Second, H.B.2 preempts local laws that protect LGBT people by declaring antidiscrimination law the sole province of state government. And North Carolina state law, perhaps unsurprisingly, does not prohibit LGBT discrimination. In fact, the General Assembly called the special session leading to H.B.2’s passage in response to Charlotte’s attempt to prohibit LGBT discrimination by local ordinance. There is no mistaking the anti-gay and anti-trans intent behind the law.

Leading up to and in the wake of the Obergefell v. Hodges decision in which the Supreme Court struck down bans on same-sex marriage, those opposed to LGBT rights have taken a new approach to thwart what they perceive to be an assault on traditional values. Instead of fighting same-sex marriage directly, LGBT foes are pushing for legislation in numerous states that either enhances protections for religious liberty or clarifies that sexual orientation and gender identity are not protected traits under anti-discrimination laws. On April 5, Mississippi became the latest state to pass such a law.

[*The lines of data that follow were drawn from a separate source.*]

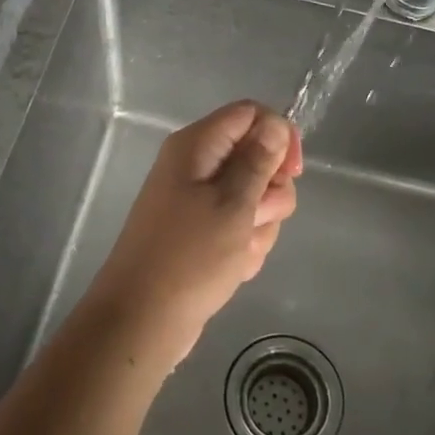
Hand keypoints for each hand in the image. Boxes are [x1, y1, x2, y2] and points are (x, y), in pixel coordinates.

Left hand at [85, 101, 302, 363]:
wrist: (142, 320)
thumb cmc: (189, 257)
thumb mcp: (234, 204)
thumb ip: (258, 161)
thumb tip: (275, 124)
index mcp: (197, 146)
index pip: (250, 114)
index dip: (278, 136)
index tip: (292, 172)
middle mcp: (196, 166)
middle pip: (257, 158)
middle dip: (270, 193)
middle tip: (254, 218)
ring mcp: (198, 201)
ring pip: (255, 198)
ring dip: (260, 226)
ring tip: (239, 251)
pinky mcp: (202, 233)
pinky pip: (240, 227)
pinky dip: (245, 246)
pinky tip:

The purpose of these laws is straightforward: to allow businesses and government entities to refuse services—including employment and housing—to same-sex couples and LGBT individuals. Proponents argue that the government should not require religious objectors to accommodate or condone lifestyles they deem sinful. In effect, however, laws like North Carolina’s grant a license to discriminate. LGBT rights opponents now wield religious liberty as both shield and sword; freedom from oppression requires the freedom to oppress.

On March 28, Lambda Legal and the ACLU brought a federal lawsuit against North Carolina, arguing that H.B.2 is unconstutional and contrary to federal statutes. The core constitutional argument is that H.B.2 violates the Equal Protection Clause because its legislative intent is infected with animus. In Romer v. Evans the Supreme Court struck down a Colorado law that similarly prohibited localities from banning LGBT discrimination, explaining that the touchstone of equal protection is that a “bare desire . . . to harm a politically unpopular group cannot constitute a legitimate governmental interest.” And to the extent that Republicans enacted this law based on constituents’ concerns and fears about LGBT people, the Court in Palmore v. Sidoti made clear that government cannot “directly or indirectly” give effect to “private biases”.

H.B.2 also works symbolic harms.  North Carolina is home to thousands of LGBT people, and many do not have the resources or desire to leave for a more accepting environment. H.B.2 signals to these residents that they are not fully welcome at home—a sentiment all too familiar to countless LGBT people everywhere who “come out” to unaccepting friends and families. Like same-sex marriage bans, laws that single out LGBT people for unfavourable treatment have the effect of denying equal dignity. No one should have to suffer the magnitude of this indignity in their own home state.